(REQUIRED ACTION): Could you print, word for word, the lines between the one holding "Is there a majority slice in this chart?" and the one holding "Where is the", inclusive, from the rows below, leaving the pictures out?

(MATERIAL TO PROCESS):
※

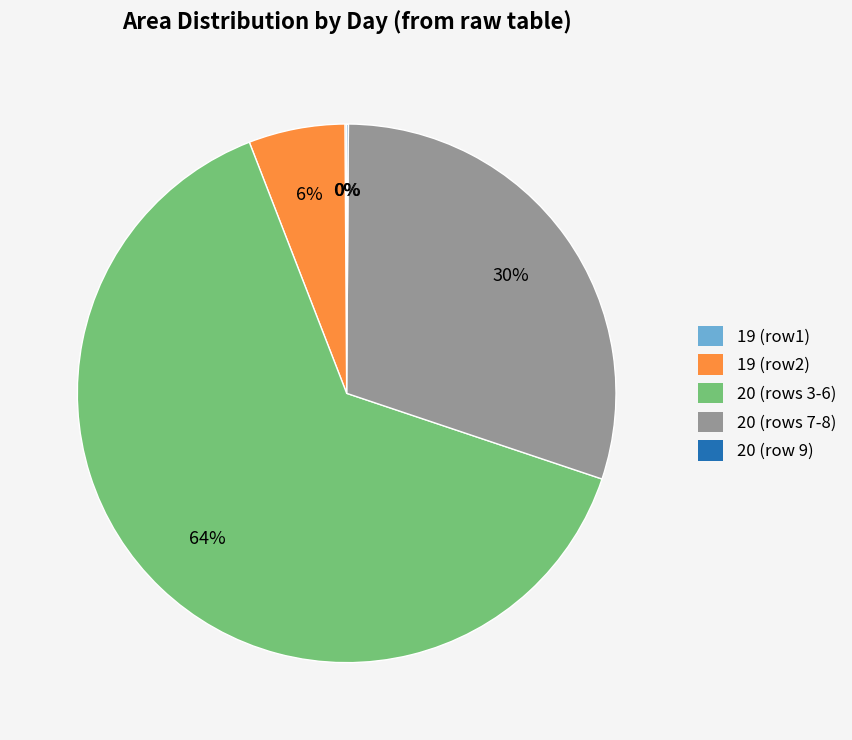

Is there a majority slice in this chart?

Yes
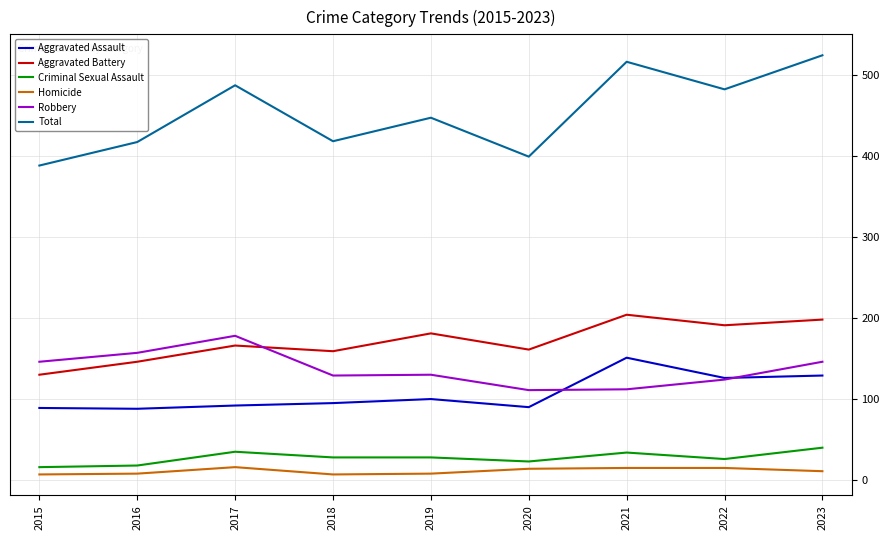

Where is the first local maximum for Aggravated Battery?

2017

※

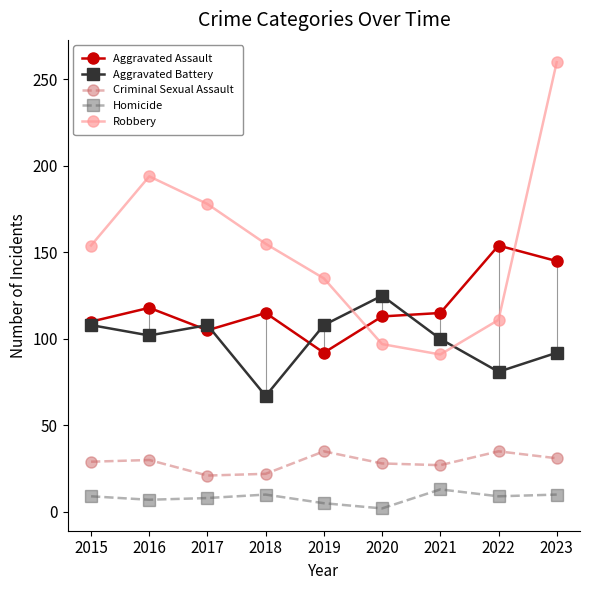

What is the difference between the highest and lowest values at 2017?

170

※

(TASK OUTPUT):
Is there a majority slice in this chart?

Yes

Where is the first local maximum for Aggravated Battery?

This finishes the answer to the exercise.